Since I'm less than two years in and my income is changing drastically, I'm really preparing for the worst!
My best advice is to consult an accountant when you first set up the legal structure of your business (LLC, S Corp, General Partnership, etc.), even if you don't want to use an accountant long term. A qualified accountant can help you decide the best tax structure for your business and develop a long term strategy moving forward.
3. Don't plan on buying a house
My wife and I were in a financial position to buy a house right before I left my teaching job to run M$M. However, one of the things that people don't realize about self-employment is that mortgage lenders generally want to see two full years of tax returns from your business before lending you money.
For us, that meant that we had to rent for the past two years while I grew my business. It actually turned out to be a great thing for us because of the flexibility that renting can provide, and we'll be very financially prepared to buy a house and pay it off quickly.
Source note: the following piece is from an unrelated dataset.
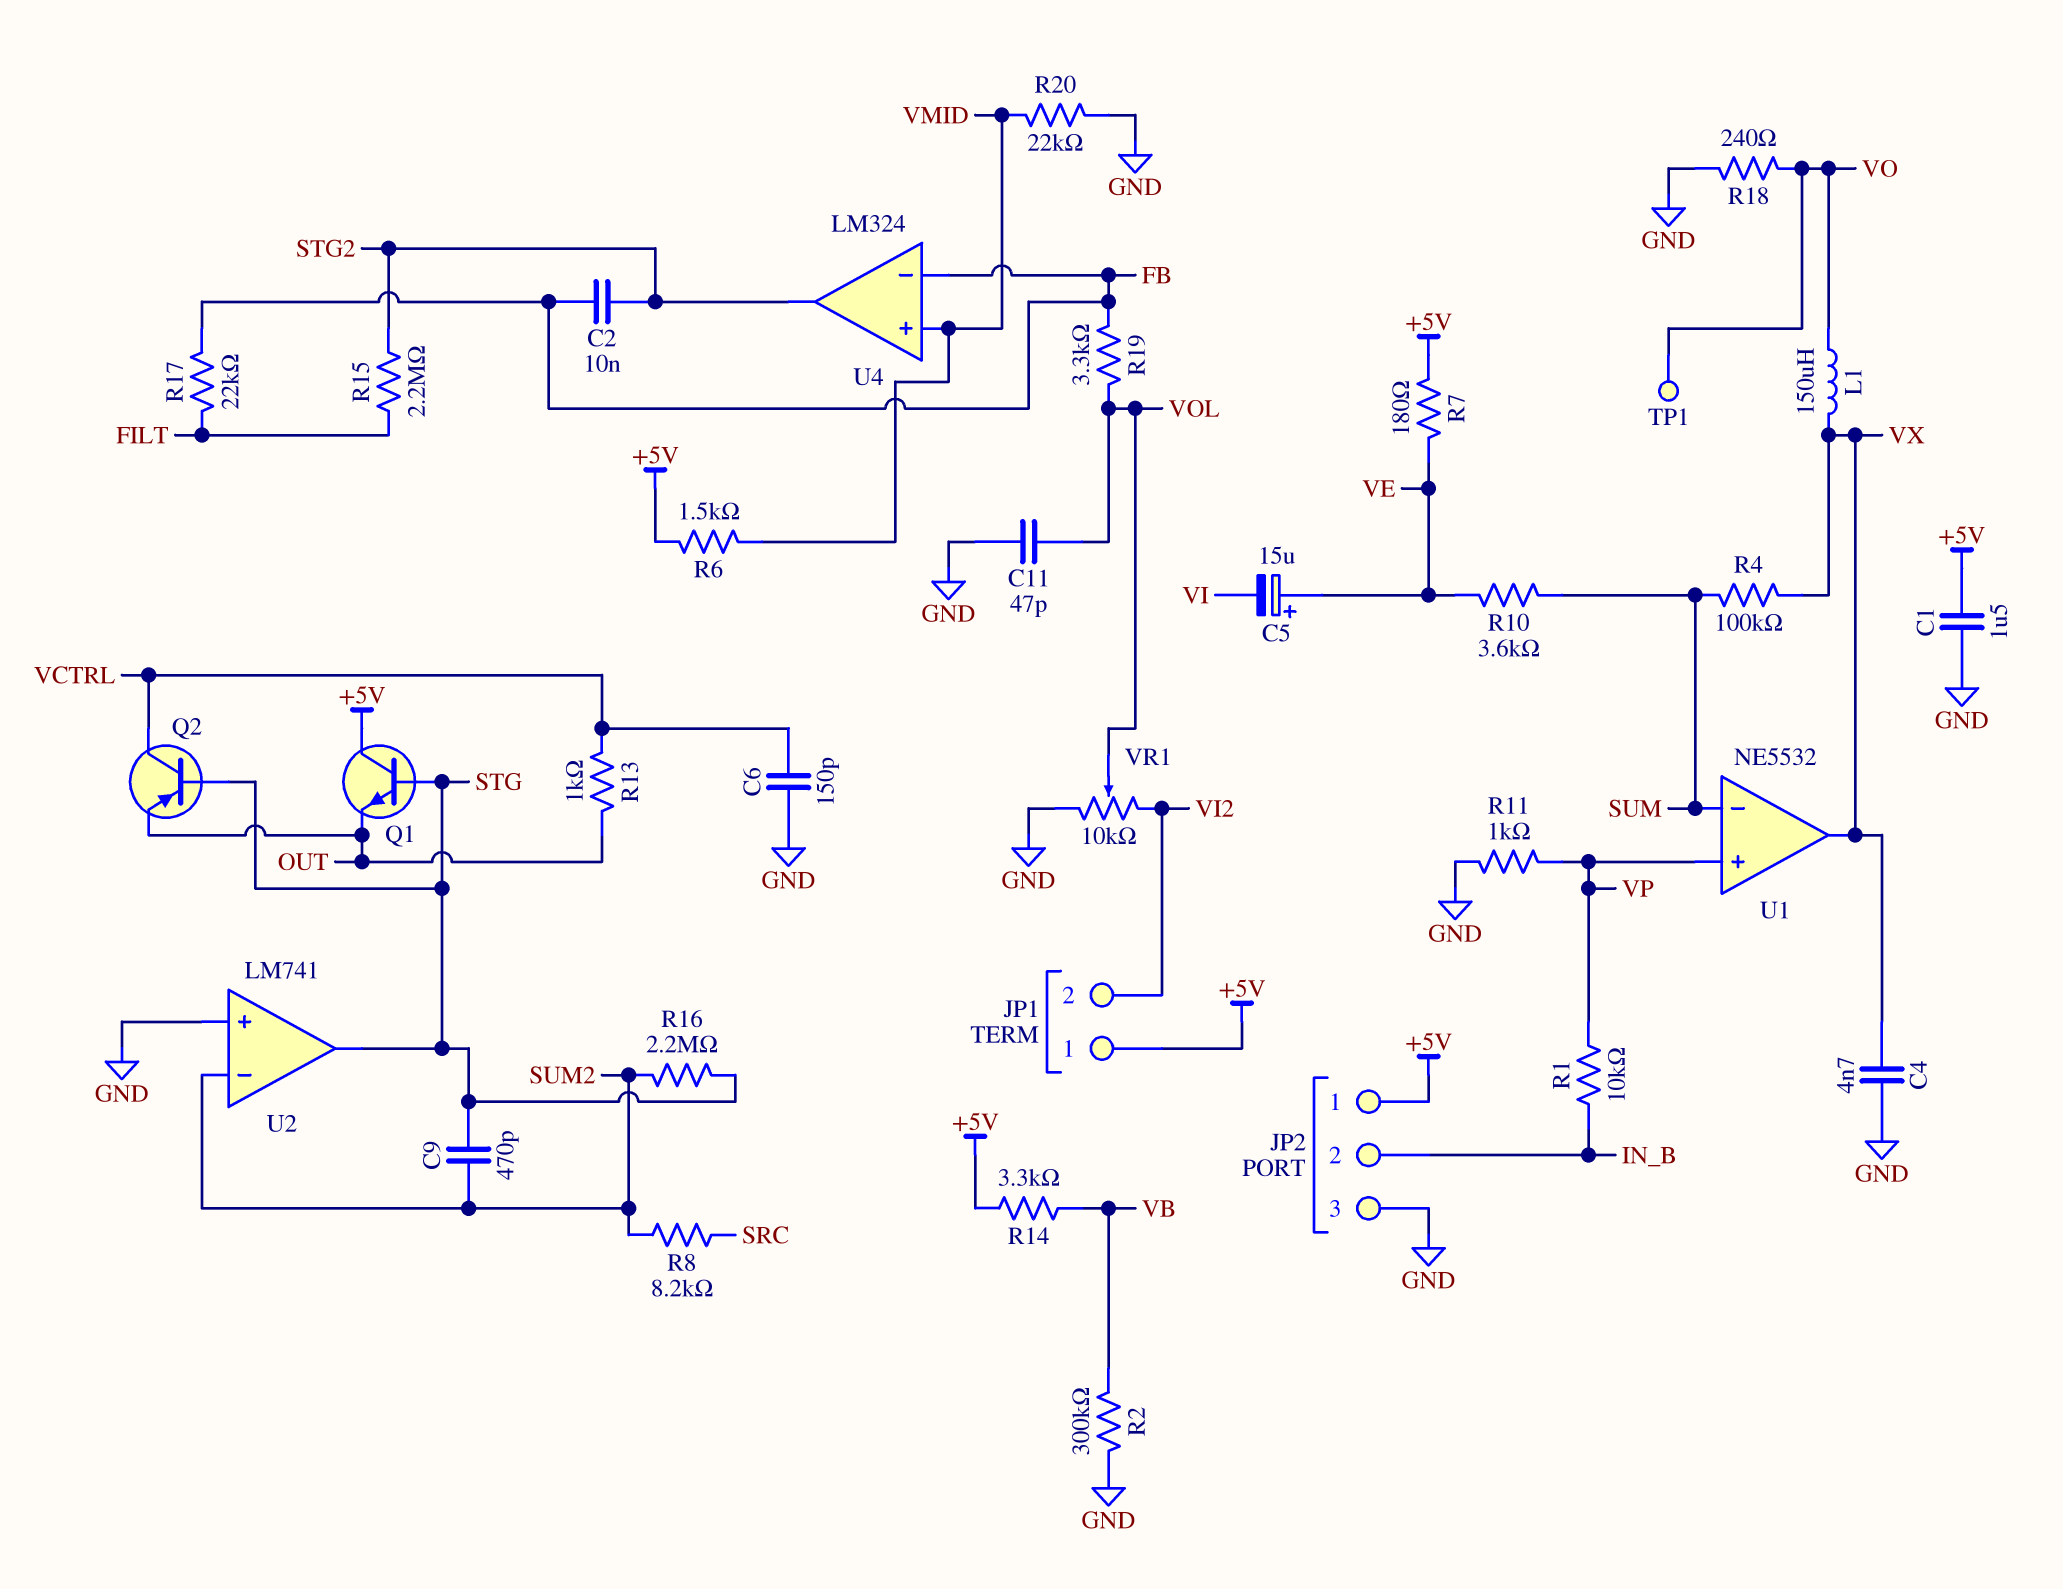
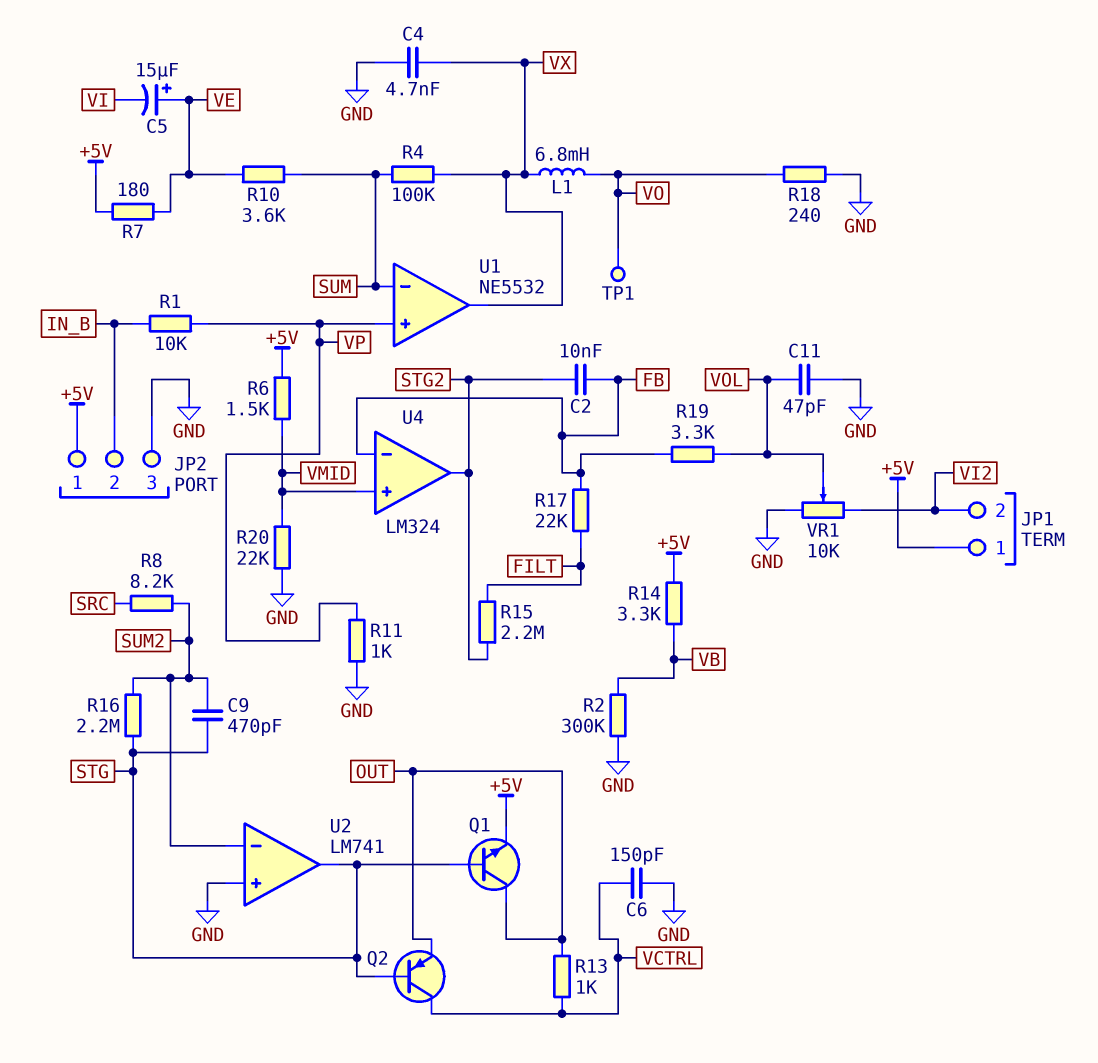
C1: 1.5uF (+5V, GND) -> none
L1: 150uH (VO, VX) -> 6.8mH (VO, VX)
Q1: NPN (B STG, C +5V, E OUT) -> NPN (B STG, C OUT, E +5V)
Just FYI, the two year waiting period isn't an absolute rule…but it is a good guideline when you're trying to plan your living situation and start a business at the same time.
4. There is no set “retirement plan”
As much as I didn't really agree with the TRS (teacher retirement system) that I paid into as a teacher, I will admit that it was nice having a set retirement plan. One of the great benefits of having a normal job is that you can either pay into retirement systems or some form of a 401k.
When you're self-employed, you're on your own.
You'll have to develop your long term retirement strategy, and I have to admit that even I am not 100% sure how I'm going to approach this over the next 30+ years. I opted to hold a large portion of our money in cash because I wasn't sure how this business would do.
Things have settled in now, so my focus is now shifting towards the future rather than just surviving.
The biggest thing to understand is that your retirement plan will change as your life does. I have friends that are near the end of their self-employed careers that are still making adjustments to their original retirement plans. There's no “right” answer unfortunately. You just have to pick a strategy and roll with it.
5. Every day you wake up unemployed
Alright – this isn't technically true, but it's a mindset that I learned from a good friend that has helped me tremendously in my first year and a half of being self-employed.
I think the number one trait of successful entrepreneurs is hunger. We are creatures of habit, and it's very easy to get set in a routine. The problem with business is that you can't put things on auto pilot and expect to get rich.
You have to wake up every day with a little bit of fear that you're going to fail. That fear of not making any money is what drives me to try different strategies, hustle a little more, and ultimately guide my business towards success.
If you can tap into that feeling of insecurity from time to time, you'll be shocked how quickly your business grows.